In Marokko ist es mir einmal passiert, dass mir als Nicht-Moslem das Betreten einer Moschee verboten worden ist. Hier antwortet man mir mit einem freundlichen nicken, dass ich eintreten darf. Die Schuhe muss ich natürlich ausziehen.
Ich habe beschlossen nicht mehr nach Nordmazedonien zu fahren, obwohl die Grenzen seit dem 26.06.2020 offen sind. Die Einschränkungen dort halten mich davon ab.
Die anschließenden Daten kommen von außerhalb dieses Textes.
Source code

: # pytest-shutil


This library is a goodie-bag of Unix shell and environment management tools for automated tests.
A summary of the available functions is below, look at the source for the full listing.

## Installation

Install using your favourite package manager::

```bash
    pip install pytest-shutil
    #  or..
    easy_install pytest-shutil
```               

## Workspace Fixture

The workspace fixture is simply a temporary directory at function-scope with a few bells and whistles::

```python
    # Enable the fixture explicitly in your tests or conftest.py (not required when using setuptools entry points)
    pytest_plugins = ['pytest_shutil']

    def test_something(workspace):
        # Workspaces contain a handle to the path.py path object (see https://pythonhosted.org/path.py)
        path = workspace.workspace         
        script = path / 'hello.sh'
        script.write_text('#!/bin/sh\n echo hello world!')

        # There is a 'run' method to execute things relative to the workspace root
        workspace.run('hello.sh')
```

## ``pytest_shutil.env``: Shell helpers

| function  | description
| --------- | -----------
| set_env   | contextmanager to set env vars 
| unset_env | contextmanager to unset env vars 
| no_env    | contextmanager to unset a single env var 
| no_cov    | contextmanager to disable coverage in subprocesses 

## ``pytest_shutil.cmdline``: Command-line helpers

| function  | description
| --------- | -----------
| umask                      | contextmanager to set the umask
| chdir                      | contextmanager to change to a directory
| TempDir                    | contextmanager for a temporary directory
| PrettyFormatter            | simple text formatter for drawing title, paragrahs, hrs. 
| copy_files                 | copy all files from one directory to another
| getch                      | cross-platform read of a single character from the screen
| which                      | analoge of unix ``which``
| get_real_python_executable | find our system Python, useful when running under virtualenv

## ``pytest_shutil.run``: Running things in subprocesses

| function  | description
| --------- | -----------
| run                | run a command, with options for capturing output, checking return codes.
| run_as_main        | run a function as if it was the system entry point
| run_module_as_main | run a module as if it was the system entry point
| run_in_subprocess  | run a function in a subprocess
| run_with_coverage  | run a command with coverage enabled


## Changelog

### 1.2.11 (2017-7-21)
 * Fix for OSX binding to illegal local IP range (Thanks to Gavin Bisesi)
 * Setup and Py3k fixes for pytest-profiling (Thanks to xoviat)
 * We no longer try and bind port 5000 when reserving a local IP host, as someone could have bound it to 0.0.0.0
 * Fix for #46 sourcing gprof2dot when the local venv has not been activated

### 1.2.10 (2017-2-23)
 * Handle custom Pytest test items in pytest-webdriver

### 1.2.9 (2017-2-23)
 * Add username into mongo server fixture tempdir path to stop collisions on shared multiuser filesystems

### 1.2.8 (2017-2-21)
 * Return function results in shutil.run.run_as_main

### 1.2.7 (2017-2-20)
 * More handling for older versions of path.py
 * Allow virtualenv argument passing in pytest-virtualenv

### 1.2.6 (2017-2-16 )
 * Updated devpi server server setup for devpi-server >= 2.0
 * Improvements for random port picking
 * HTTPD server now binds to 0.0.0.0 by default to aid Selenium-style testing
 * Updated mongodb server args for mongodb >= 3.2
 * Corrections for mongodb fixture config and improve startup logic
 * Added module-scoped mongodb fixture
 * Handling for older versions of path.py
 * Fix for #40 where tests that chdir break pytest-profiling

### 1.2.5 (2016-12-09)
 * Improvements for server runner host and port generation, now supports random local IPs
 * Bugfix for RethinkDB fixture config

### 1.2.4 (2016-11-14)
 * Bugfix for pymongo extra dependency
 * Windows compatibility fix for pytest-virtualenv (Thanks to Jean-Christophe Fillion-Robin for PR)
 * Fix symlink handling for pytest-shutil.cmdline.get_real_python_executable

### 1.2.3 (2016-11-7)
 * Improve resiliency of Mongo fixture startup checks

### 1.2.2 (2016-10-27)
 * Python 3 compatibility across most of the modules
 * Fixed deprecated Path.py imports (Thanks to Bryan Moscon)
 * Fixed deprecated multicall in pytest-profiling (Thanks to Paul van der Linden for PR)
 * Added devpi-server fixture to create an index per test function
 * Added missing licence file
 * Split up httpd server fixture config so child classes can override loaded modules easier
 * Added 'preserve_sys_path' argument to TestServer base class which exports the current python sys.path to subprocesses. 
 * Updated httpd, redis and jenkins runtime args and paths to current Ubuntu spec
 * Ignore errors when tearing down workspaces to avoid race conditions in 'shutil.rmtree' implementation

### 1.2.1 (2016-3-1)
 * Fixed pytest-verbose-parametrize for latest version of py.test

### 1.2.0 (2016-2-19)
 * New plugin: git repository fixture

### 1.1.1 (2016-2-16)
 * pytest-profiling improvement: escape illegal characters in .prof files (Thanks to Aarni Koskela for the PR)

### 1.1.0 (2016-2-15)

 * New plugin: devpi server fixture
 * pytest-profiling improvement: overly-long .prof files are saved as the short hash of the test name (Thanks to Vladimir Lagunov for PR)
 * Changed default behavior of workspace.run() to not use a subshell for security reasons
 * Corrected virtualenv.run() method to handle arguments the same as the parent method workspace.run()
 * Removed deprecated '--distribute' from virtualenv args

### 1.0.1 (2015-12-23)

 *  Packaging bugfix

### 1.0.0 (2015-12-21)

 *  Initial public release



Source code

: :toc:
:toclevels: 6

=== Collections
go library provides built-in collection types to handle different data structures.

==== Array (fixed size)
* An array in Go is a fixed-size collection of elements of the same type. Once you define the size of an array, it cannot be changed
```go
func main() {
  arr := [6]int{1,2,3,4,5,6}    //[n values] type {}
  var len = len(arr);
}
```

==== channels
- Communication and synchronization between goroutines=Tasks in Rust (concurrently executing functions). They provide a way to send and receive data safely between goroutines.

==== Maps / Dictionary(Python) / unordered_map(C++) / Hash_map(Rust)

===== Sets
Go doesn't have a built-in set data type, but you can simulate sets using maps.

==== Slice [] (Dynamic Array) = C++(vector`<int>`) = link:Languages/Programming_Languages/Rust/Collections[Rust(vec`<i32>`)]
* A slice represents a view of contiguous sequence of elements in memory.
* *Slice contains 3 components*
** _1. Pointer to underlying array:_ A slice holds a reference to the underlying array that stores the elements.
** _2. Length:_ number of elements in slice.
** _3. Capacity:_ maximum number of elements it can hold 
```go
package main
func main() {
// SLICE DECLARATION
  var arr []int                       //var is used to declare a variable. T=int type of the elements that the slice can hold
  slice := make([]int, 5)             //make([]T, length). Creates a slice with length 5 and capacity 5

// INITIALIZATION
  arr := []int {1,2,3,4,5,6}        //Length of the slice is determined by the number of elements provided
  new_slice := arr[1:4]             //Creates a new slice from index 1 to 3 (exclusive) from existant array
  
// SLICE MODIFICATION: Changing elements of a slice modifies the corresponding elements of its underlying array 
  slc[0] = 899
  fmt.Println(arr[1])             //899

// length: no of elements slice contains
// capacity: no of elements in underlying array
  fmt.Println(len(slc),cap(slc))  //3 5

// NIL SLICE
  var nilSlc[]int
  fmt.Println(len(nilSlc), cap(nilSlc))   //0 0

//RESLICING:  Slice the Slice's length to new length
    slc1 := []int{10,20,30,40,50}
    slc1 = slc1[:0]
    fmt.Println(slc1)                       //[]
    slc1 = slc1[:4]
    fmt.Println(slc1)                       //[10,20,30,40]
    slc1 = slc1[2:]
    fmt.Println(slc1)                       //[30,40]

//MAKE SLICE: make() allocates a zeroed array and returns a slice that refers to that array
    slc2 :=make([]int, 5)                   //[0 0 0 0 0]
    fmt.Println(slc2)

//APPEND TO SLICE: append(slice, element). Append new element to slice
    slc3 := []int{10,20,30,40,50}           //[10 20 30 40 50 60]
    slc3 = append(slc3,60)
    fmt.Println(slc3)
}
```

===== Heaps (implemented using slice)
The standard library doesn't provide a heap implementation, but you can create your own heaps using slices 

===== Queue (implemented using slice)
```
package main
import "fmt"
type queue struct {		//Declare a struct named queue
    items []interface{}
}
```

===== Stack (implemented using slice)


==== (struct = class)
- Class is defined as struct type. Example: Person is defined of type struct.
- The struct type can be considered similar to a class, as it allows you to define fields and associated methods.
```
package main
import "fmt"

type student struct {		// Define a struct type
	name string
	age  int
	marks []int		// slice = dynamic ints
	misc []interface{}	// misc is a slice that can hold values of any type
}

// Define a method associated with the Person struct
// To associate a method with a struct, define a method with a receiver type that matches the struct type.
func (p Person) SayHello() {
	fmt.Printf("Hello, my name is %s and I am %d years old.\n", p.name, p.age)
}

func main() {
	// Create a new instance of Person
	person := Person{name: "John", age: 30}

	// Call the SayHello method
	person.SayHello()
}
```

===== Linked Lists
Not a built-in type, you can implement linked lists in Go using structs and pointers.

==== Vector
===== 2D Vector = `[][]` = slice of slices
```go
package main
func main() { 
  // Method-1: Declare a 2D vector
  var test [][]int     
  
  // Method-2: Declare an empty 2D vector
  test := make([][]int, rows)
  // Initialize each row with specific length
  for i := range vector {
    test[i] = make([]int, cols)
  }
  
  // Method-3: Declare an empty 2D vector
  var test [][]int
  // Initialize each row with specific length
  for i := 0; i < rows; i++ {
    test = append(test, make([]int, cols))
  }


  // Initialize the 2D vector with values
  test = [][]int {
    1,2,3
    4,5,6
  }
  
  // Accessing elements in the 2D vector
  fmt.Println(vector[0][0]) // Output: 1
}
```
Morgens um halb zehn gehe ich dafür bei bereits 29 Grad den 500 Meter langen aber dafür sehr steilen Weg zum Fort, weil man von dort einen tollen Blick auf die Stadt haben soll. Die Morgensonne im Rücken komme ich schweißgebadet oben an. Ach was freue ich mich gleich auf den Fahrtwind. 45 Minuten später sitze ich im Sattel. Die Jacke offen, lasse ich mein T-Shirt vom warmen Fahrtwind trocknen. Auf einer zweispurigen Straße geht es aus Prizren raus Richtung Grenze. Die ist dann schneller erreicht als gedacht und ruckzuck bin ich in Albanien.